Exchange information with AIB regarding new CWD research findings, surveillance techniques, prevention/control/elimination techniques, etc.
- Provide accurate, timely and regular information to all publics.
- GFP monitoring efforts.
- GFP prevention/elimination efforts.
- Response to health concerns.
- Develop and distribute information through GFP communication outlets.
- GFP web site.
- Pamphlets with general CWD information.
- Pamphlets with technical CWD information.
- News releases through all media outlets.
- Public meetings.
- Increase education and awareness of GFP staff.
- Regional meetings.
- Attendance at CWD conferences.
- Dialog with leading researchers in the field of CWD.
The AIB has the authority and responsibility for managing animal health in South Dakota.
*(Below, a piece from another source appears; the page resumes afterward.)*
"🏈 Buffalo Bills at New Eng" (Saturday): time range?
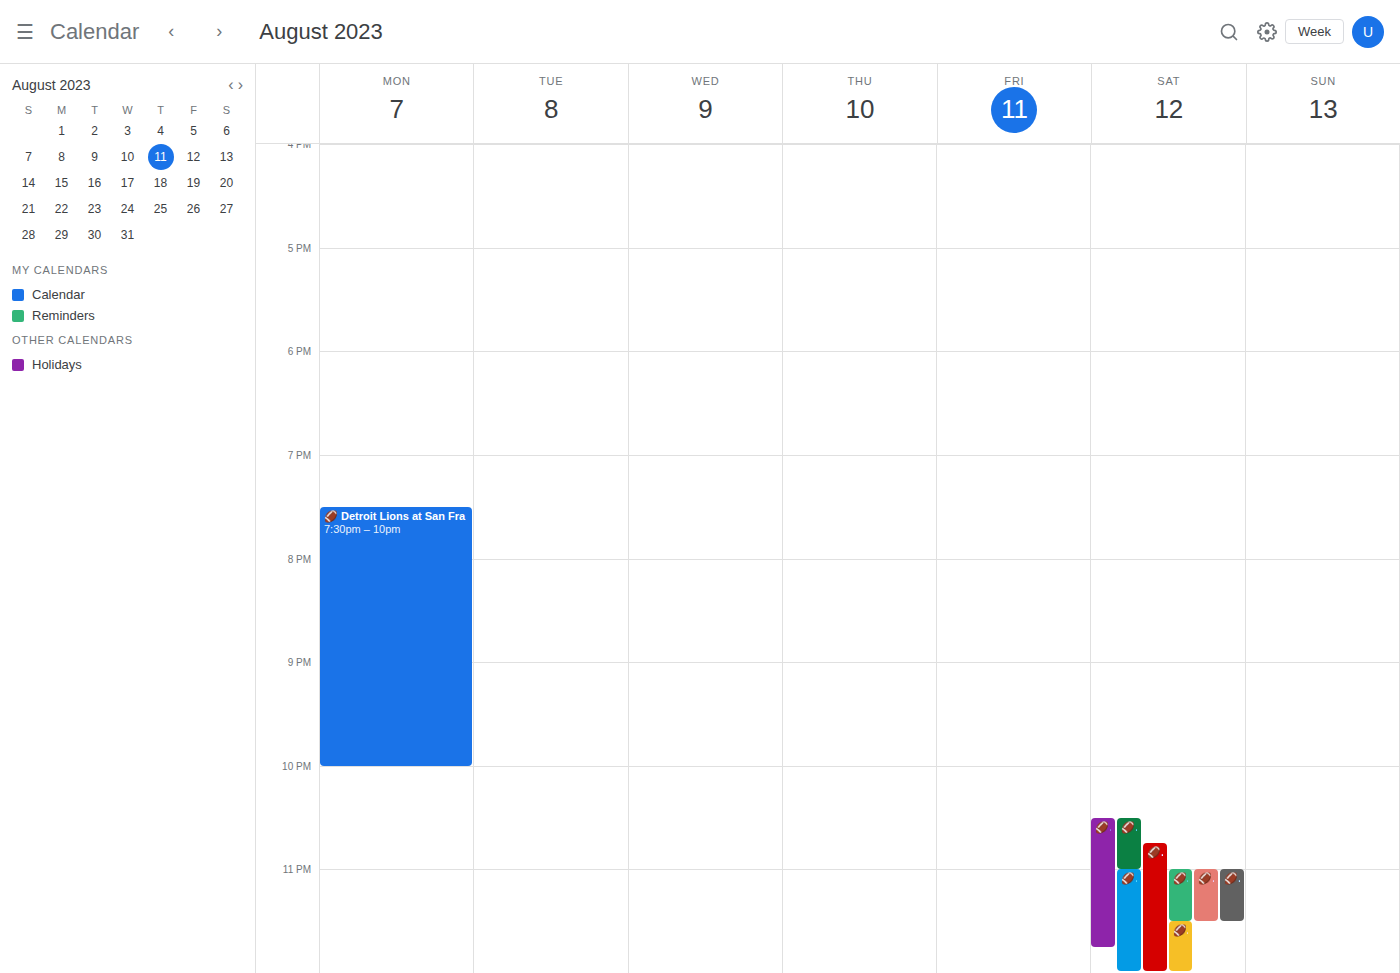
11:00 PM to 11:30 PM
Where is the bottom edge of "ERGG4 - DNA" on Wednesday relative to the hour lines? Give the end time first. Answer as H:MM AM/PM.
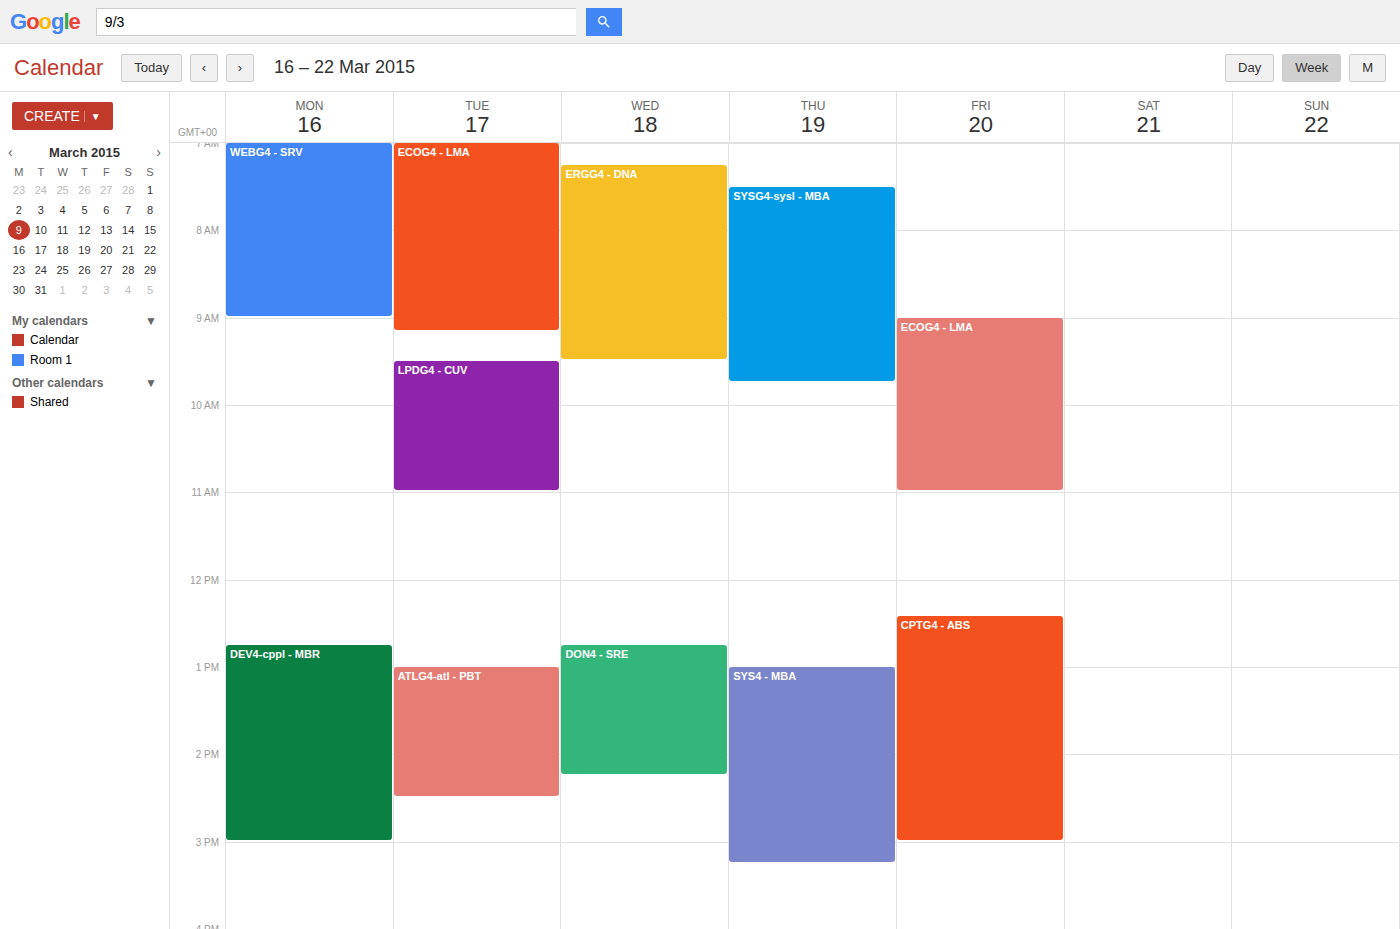
9:30 AM -- halfway between the 9 AM and 10 AM lines.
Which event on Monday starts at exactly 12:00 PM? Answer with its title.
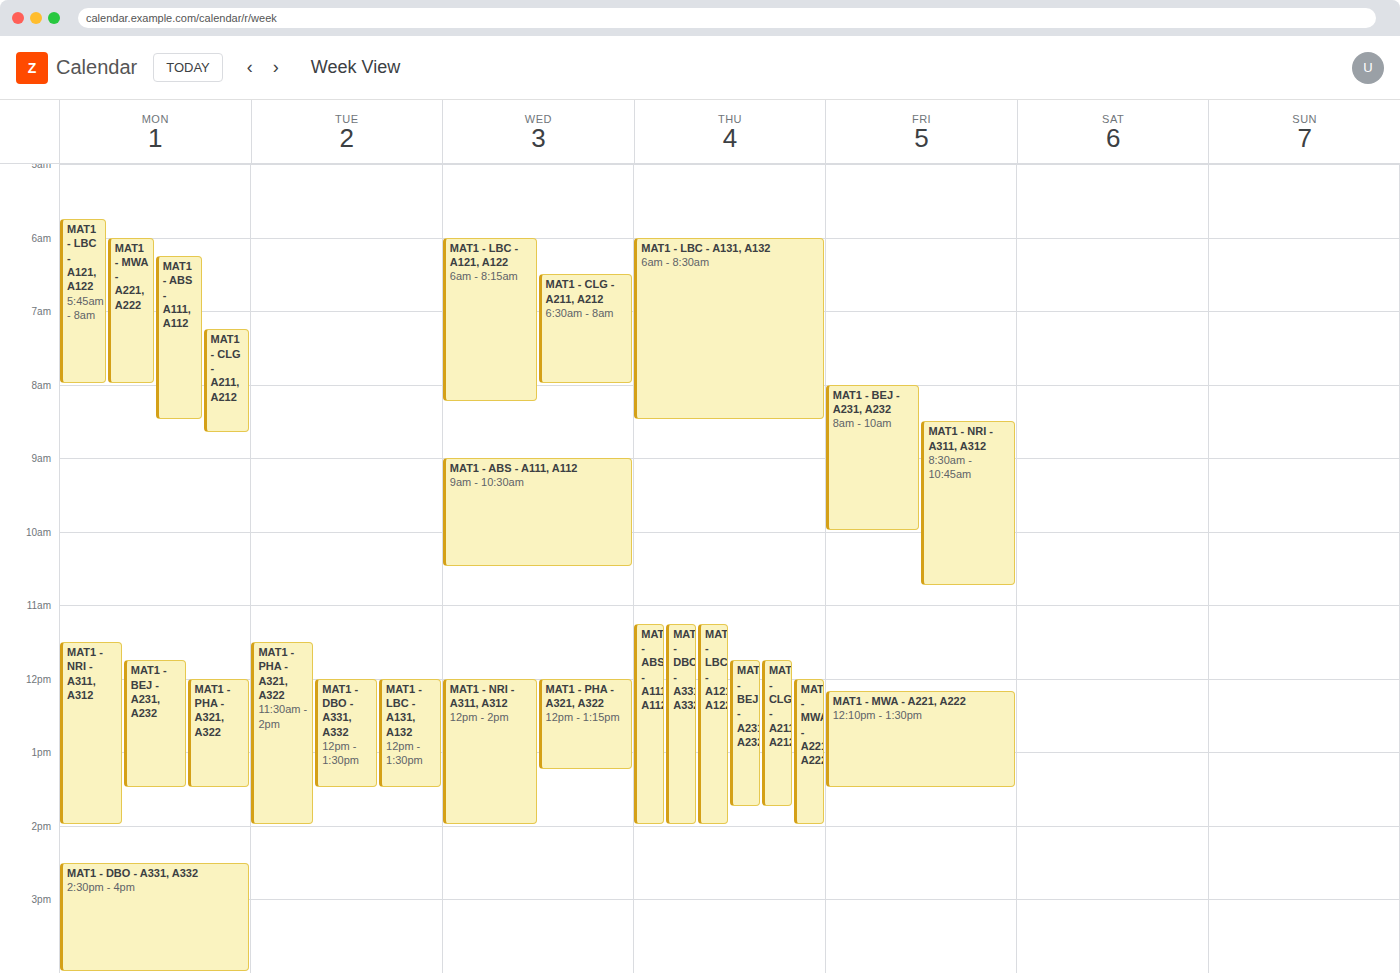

The AIB is also charged with regulating animal importation and possession of certain captive non-domestic wildlife (primarily big game) in South Dakota. GFP has worked, and must continue to work, with the AIB to prevent exposure of free-roaming cervids to CWD. Monitoring of both captive and wild cervids for CWD must continue. Results of any monitoring efforts must be freely shared between all involved agencies.